Die Alleskönnerin im Rollstuhl

Das Logo von Die Neue Norm auf pinkem Grund. Rechts steht: Die Neue Kolumne. Unten steht: Von Eliza Gawin.
Lesezeit ca. 3 Minuten

Ich lebe mit einer seltenen Form von Muskelschwund (Spinaler Muskelatrophie, kurz: SMA): mit einer Gliedergürteldystrophie und mit einem schweren Verlauf dazu. Auf dem imaginären Schulhof der Behinderten bin ich zwischen den vielen SMA-lern eine Outsiderin. Auch wenn mein Körper vielleicht mehr der Norm entspricht, schaue ich die anderen neidisch an. Ihre dünnen Arme sind noch funktionsfähig genug, um sich ins Gesicht zu fassen oder eine Zigarette am Mund zu halten. Was für eine Geste der Selbstbestimmung! Auch wenn ich auf dem imaginären Schulhof der Behinderten um einiges jünger bin als die meisten, meine Arme können sich kaum bewegen. Sie sind schwer wie Schwermetall. Keine Hände, keine Zigarette! 

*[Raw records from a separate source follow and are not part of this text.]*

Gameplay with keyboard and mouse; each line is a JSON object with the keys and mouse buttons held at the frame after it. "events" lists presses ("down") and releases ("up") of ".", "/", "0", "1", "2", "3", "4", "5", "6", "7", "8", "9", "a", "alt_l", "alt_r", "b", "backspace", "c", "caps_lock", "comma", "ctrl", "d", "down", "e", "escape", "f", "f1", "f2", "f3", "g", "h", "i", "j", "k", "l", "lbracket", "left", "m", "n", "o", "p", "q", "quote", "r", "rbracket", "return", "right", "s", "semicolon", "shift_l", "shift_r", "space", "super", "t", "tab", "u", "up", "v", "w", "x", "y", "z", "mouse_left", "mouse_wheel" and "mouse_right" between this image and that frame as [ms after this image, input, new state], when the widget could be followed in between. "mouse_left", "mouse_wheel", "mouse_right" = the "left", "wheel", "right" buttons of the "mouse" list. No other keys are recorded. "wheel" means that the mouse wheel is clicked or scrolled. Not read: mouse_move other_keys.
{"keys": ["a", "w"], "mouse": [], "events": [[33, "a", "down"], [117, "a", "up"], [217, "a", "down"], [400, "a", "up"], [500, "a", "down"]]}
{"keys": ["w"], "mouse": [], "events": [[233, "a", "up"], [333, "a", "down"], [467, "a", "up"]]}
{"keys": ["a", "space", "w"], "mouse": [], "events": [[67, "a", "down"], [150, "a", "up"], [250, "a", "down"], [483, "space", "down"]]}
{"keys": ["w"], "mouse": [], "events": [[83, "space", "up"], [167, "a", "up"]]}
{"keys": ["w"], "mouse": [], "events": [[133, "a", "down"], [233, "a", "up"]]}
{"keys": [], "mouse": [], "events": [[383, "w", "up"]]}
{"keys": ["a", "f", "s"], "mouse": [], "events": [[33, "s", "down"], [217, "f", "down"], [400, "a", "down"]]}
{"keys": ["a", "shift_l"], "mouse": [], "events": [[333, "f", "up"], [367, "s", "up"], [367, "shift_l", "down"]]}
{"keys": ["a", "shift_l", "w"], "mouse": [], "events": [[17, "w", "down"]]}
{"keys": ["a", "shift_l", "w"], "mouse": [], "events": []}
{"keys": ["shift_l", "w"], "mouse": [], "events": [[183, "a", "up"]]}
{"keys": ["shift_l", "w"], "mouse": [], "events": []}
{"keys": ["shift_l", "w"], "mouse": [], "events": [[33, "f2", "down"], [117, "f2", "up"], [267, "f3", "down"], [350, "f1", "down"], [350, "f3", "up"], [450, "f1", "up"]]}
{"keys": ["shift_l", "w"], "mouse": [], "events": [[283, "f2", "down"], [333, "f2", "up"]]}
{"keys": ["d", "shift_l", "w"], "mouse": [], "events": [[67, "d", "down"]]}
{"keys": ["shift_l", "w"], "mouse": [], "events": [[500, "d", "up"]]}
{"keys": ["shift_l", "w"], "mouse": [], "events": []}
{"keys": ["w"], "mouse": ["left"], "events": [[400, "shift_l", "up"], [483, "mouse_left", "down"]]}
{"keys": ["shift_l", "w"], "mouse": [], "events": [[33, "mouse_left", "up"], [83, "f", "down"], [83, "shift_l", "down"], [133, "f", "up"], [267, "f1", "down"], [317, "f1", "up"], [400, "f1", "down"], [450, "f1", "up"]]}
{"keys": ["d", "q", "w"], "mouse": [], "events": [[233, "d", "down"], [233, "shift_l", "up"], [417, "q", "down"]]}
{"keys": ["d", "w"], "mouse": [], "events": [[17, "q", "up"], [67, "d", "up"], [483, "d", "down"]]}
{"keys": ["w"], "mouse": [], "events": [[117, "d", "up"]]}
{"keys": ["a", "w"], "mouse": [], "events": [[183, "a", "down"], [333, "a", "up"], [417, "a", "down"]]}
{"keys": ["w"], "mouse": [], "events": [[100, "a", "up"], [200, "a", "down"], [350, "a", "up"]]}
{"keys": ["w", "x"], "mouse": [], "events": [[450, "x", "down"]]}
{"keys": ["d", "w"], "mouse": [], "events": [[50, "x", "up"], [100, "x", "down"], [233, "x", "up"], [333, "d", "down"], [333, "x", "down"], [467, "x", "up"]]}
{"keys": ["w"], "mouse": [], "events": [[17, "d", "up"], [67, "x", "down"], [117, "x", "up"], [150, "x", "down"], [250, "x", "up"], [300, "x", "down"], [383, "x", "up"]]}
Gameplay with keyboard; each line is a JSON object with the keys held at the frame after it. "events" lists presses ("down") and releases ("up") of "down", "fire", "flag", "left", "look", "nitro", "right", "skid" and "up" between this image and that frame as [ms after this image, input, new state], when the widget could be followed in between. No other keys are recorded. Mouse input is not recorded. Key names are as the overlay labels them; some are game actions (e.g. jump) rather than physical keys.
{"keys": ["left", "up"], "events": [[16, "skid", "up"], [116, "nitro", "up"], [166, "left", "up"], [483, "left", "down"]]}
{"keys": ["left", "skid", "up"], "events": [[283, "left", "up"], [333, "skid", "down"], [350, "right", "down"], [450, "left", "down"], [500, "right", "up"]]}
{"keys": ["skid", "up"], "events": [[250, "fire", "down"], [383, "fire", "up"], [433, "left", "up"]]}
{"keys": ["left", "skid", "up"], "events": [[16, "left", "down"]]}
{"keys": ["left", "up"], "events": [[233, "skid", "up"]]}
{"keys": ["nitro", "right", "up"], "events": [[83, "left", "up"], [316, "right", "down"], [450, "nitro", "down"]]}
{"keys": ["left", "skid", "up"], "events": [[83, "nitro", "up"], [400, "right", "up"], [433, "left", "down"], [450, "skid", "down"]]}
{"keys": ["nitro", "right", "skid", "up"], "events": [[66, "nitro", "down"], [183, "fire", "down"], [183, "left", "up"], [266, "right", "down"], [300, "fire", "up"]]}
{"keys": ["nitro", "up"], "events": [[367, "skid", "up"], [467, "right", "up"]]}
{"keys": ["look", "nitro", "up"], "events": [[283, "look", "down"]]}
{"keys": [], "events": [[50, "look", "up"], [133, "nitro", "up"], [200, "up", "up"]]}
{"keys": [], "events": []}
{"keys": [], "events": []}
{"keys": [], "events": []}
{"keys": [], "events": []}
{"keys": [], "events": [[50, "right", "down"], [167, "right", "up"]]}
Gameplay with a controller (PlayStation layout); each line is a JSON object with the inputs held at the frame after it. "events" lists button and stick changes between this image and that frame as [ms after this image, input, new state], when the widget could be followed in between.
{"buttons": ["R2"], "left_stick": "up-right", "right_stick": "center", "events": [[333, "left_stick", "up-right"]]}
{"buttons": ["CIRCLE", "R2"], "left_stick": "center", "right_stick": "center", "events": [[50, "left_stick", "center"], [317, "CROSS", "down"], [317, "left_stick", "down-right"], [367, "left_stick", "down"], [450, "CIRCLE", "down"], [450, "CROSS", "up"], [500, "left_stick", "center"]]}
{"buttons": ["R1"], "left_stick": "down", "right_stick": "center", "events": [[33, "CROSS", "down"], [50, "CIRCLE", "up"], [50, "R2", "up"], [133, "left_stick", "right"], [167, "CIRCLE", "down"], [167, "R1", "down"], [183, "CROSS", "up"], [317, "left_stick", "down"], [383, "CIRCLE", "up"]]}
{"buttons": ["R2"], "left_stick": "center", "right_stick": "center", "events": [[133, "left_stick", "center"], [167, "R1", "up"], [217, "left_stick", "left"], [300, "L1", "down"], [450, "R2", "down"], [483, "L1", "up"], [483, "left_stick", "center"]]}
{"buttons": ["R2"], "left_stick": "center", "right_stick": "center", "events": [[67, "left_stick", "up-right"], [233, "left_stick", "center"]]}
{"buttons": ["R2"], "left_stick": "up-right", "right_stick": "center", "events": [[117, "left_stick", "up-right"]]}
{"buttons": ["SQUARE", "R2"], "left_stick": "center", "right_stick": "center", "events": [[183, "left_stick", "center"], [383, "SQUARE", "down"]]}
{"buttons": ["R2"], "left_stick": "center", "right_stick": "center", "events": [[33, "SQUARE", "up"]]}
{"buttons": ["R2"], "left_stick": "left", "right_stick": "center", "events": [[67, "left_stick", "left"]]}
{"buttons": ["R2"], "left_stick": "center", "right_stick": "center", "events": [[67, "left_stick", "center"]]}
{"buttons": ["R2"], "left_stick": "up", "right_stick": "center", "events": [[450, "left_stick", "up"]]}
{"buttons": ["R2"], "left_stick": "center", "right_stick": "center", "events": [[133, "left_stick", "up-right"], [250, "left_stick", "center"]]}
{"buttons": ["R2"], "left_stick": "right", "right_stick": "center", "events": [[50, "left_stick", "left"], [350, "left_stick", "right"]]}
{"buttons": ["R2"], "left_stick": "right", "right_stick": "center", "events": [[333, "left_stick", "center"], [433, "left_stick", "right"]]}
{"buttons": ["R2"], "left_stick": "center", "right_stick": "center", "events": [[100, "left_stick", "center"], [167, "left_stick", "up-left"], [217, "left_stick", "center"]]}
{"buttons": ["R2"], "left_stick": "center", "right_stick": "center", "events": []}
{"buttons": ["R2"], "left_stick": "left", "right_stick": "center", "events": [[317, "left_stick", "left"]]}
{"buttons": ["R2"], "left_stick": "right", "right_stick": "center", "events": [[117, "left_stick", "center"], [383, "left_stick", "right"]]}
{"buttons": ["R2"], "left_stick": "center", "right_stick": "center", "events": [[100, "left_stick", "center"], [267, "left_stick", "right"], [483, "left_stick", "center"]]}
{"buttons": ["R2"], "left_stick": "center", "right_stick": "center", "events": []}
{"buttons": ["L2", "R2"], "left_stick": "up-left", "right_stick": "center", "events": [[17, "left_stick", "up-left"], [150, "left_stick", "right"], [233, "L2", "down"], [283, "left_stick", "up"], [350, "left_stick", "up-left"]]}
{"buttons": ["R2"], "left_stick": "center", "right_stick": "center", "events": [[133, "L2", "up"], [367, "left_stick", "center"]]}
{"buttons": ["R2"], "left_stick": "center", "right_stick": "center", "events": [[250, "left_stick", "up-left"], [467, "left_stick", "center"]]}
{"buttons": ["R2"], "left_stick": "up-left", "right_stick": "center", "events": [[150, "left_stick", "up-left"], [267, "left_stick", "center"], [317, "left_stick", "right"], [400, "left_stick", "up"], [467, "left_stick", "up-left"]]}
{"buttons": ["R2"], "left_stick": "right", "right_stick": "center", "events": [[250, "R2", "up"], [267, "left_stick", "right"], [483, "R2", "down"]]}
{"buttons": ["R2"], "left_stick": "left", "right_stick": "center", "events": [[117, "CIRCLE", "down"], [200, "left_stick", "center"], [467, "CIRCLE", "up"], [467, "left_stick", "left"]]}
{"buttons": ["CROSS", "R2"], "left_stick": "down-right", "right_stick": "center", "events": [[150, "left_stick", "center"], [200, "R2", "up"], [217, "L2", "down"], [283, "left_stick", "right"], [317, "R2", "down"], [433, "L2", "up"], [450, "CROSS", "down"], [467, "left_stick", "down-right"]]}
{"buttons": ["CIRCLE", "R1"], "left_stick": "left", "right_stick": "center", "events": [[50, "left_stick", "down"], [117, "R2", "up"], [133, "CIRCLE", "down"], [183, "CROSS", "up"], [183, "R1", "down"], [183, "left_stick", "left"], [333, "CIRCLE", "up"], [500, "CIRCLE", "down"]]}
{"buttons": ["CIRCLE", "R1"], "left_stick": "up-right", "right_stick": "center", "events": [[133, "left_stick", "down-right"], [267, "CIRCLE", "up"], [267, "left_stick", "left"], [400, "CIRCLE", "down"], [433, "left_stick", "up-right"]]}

Ich frage mich manchmal: Habe ich dazu beigetragen? Welche Rolle spielt darin meine Erziehung? 

Es ist nicht einfach, sich darauf vorzubereiten, ein behindertes Kind in dieser Welt großzuziehen. 

Meine Eltern sagten mir, ich könne genauso viel erreichen wie Nicht-Behinderte. Sie schenkten mir die Vision: ich müsse nicht zwangsläufig weniger auf die Beine stellen, nur weil ich auf meinen Beinen nicht stehen kann. Die vorbildlich inklusive Erziehung stieß auf Begeisterung und Applaus unseres Umfelds. Nur ich selbst schwieg und entwickelte in der Stille einen innerlichen Feind, den Leistungsdruck. 

Dass die Behinderung keine Ausrede für schlechte Leistung sei, kann man in der Erziehung sanft beibringen, auch wenn es zunächst rigoristisch klingt. „Man könne alles, trotz der Behinderung“ – für Kinder mit Einschränkungen ist das eine Chance, die zu einer Hoffnung und zu einem Anspruch wird. Auch wenn meine Eltern für das hoffnungsvolle Antreiben ihrer behinderten Tochter von unter anderem Pädagogen bewundert wurden, hätte ich mir gerade alles andere als das gewünscht. Denn als Erwachsene, die eine Zigarette nicht am Mund halten kann, weiß ich bereits: man kann nicht alles, wenn der Körper die Grenzen vorgibt. Ich werde keine Ballerina oder Olympiasiegerin. Man könnte behaupten, dass ich von meinem Umfeld vor Tatsachen geschützt worden bin. Die Hoffnung eines Elternteils kann darin liegen, möglichst viel Selbstvertrauen im Kind aufzubauen. Es ist aber gar nicht schlimm, realistisch zu sein. Wie Raul Krauthausen selbst sagte: Dachdecker wollte ich eh nicht werden! 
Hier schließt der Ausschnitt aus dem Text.